The beginning of June is a beginning and an end of alot of things...especially this year... Photo Sharing and Video Hosting at Photobucket

This is the end of preschool for Steven and Dominic...My babies are turning 5 this year...a sad but happy time for me...How am i gonna handle the fact that they arent babies anymore...that scares me alot...i dont have the ability to have babies anymore, and before you go and say but you have 4 isnt that enough..lol..i had 3 pregnancies...lots of people have way more then that, and i think i am one of those that should have...if i had been with someone who was of mental support to me then i probably would have...I am happy for them to be moving on to Kindergarten, its a big step in the process of them growing up...for that i am excited...i will be the proud mommy standing at the playground at school smiling big for the first day of school...it will be a big day for them...

Michael will no longer be in the lower elementary school...he is moving on up to the 3rd grade...i am very excited for him...he has come such a long way...with the help and services that the school has provided we went from being a non talking, tempermental child, to a greatest little buddy...i am so very proud of the progress he has made...Since denny has moved out Michael and I understand each other better...ive gotten older, and i understand his limits, his triggers, and the signs of him becoming frustrated...that helps alot with his autism...the fact that mommy understands now...this summer he will have his last single digit birthday...My boy is turning 9!..so very hard to believe...

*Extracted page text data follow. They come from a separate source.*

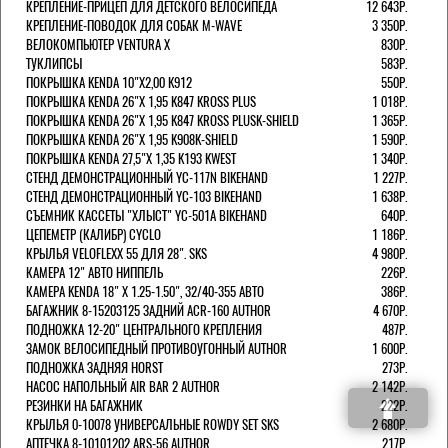
КРЕПЛЕНИЕ-ПРИЦЕП ДЛЯ ДЕТСКОГО ВЕЛОСИПЕДА
12 643Р.
КРЕПЛЕНИЕ-ПОВОДОК ДЛЯ СОБАК M-WAVE
3 350Р.
ВЕЛОКОМПЬЮТЕР VENTURA Х
830Р.
ТУКЛИПСЫ
583Р.
ПОКРЫШКА KENDA 10"Х2,00 K912
550Р.
ПОКРЫШКА KENDA 26"Х 1,95 K847 KROSS PLUS
1 018Р.
ПОКРЫШКА KENDA 26"Х 1,95 K847 KROSS PLUSK-SHIELD
1 365Р.
ПОКРЫШКА KENDA 26"Х 1,95 K908K-SHIELD
1 590Р.
ПОКРЫШКА KENDA 27,5"Х 1,35 K193 KWEST
1 340Р.
СТЕНД ДЕМОНСТРАЦИОННЫЙ YC-117N BIKEHAND
1 227Р.
СТЕНД ДЕМОНСТРАЦИОННЫЙ YC-103 BIKEHAND
1 638Р.
СЪЕМНИК КАССЕТЫ "ХЛЫСТ" YC-501A BIKEHAND
640Р.
ЦЕПЕМЕТР (КАЛИБР) CYCLO
1 186Р.
КРЫЛЬЯ VELOFLEXX 55 ДЛЯ 28". SKS
4 980Р.
КАМЕРА 12" АВТО НИППЕЛЬ
226Р.
КАМЕРА KENDA 18" Х 1.25-1.50", 32/40-355 АВТО
386Р.
БАГАЖНИК 8-15203125 ЗАДНИЙ ACR-160 AUTHOR
4 670Р.
ПОДНОЖКА 12-20" ЦЕНТРАЛЬНОГО КРЕПЛЕНИЯ
487Р.
ЗАМОК ВЕЛОСИПЕДНЫЙ ПРОТИВОУГОННЫЙ AUTHOR
1 600Р.
ПОДНОЖКА ЗАДНЯЯ HORST
273Р.
НАСОС НАПОЛЬНЫЙ AIR BAR 2 AUTHOR
2 142Р.
РЕЗИНКИ НА БАГАЖНИК
222Р.
КРЫЛЬЯ 0-10078 УНИВЕРСАЛЬНЫЕ ROWDY SET SKS
2 680Р.
АПТЕЧКА 8-10101202 ARS-56 AUTHOR
217Р.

Logan is moving on to first grade...he is very excited about this...he is also excited about the fact that his little brothers are gonna be going to school with him...Now he can feel like the big man on campus...lol...he also just learned to ride his bike without training wheels, and so i can imagine this summer being a very active one for him..he just learned a week ago, and he is already trying to pop wheelies and stuff...lol...lil daredevil...he is very happy that summer break is almost here...

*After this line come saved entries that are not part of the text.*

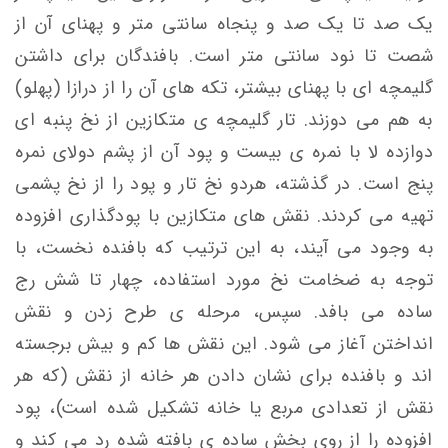
یک صد تا یک صد و پنجاه سانتی متر و پهنای آن از
شصت تا نود سانتی متر است. بافندگان برای داشتن
گلیمچه ای با پهنای بیشتر، تکه های آن را از درازا (پهلو)
به هم می دوزند. تار گلیمچه ی متکازین از نخ پنبه ای
دوازده لا با نمره ی بیست و پود آن از پشم دولای نمره
پنج است. در گذشته، هردو نخ تار و پود را از نخ پشمی
تهیه می کردند. نقش های متکازین با پودگذاری افزوده
به وجود می آیند، به این ترتیب که بافنده نخست، با
توجه به ضخامت نخ مورد استفاده، چهار تا شش رج
ساده می بافد. سپس، مرحله ی طرح زدن و نقش
انداختن آغاز می شود. این نقش ها کم و بیش برجسته
اند و بافنده برای نشان دادن هر خانه از نقش (که هر
نقش از تعدادی مربع یا خانه تشکیل شده است)، پود
افزوده را از روی بخش ساده ی بافته شده رد می کند و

this is the month of my 30th birthday...oh boy. like i said before, not sure how to feel about that...lol will have to figure that out before i write more....

lots of birthdays this month....and June is always the month for weddings was hoping i could see one...I love going to weddings, it means the begging of something great...and i like to watch them because i missed mine...lol...seeing a beautiful June bride is a great way to start the summer off...

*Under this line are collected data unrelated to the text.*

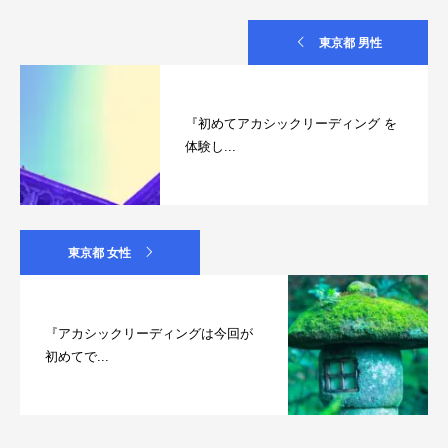
東京都 男性
『初めてアカシックリーディング を
体験し...
東京都 女性
『アカシックリーディングは今回が
初めてで...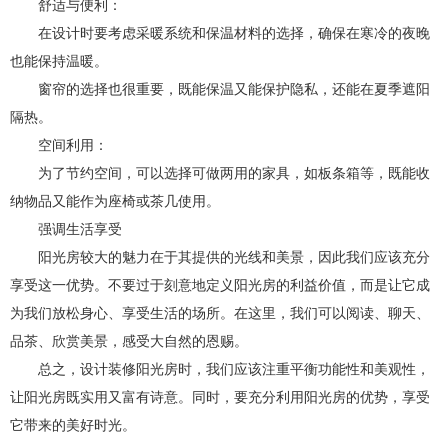
舒适与便利：
在设计时要考虑采暖系统和保温材料的选择，确保在寒冷的夜晚
也能保持温暖。
窗帘的选择也很重要，既能保温又能保护隐私，还能在夏季遮阳
隔热。
空间利用：
为了节约空间，可以选择可做两用的家具，如板条箱等，既能收
纳物品又能作为座椅或茶几使用。
强调生活享受
阳光房较大的魅力在于其提供的光线和美景，因此我们应该充分
享受这一优势。不要过于刻意地定义阳光房的利益价值，而是让它成
为我们放松身心、享受生活的场所。在这里，我们可以阅读、聊天、
品茶、欣赏美景，感受大自然的恩赐。
总之，设计装修阳光房时，我们应该注重平衡功能性和美观性，
让阳光房既实用又富有诗意。同时，要充分利用阳光房的优势，享受
它带来的美好时光。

Nick will be here June 24th...im getting really excited now that it is the same month of him coming...now the real countdown can begin...its gonna be a great time...swimming, hanging out...just being us...I miss him so very much...the distance is difficult, but im doing well with it, well most of the time anyway...sometimes old fears shine through, but i seem to sort through those fears and reality pretty well...

So this summer will be the very end of me being a Stay-at-home mommy also...im glad to be getting out into the workforce again...i am a natural born worker, whereas being a mom was something i had to learn...I am so greatful that i had that chance to be that for my kids...To be able to be with them and watch them grow...I was selfish for a while, and decided to go to work after logan was born...for the most part i lost the first 2 years of his life because i was gone 11 hours a day...then was so busy taking care of the house and stuff like that, the boys didnt always get the attention they needed....but i cant take it back...all i could do was make up for it...and i think i have...but now is the time for me to go back to work, and i am really getting excited about it...im not sure how i am gonna be a single(Kinda), working mother of 4 boys and take care of the house too, but i am ready for that challenge...I am ready for a change in my life...ready to be more independant...ive had my time with my boys, now its time for me to work outside the home...they dont need me like that anymore, so its time to change things...its kind of painful that they dont need mommy like that anymore...that isnt something i am looking foreward to...

Well...Happy June!!!!! Summer is upon us...enjoy it, and dont forget to hug you little ones...Take the time to read a book...Lay in the shade and take a nap...Just enjoy life...And smile alot, it makes the heart lighter...

1 comment:

EStump said...

Now comes the balancing act! Working is great for your self-esteem. It bolstered my confidence greatly, but I still struggle w/ the old, "am I doing enough" guilt trips. I think it's typical of mom's. :-) It's great to read about your boys and you. Loved this blog!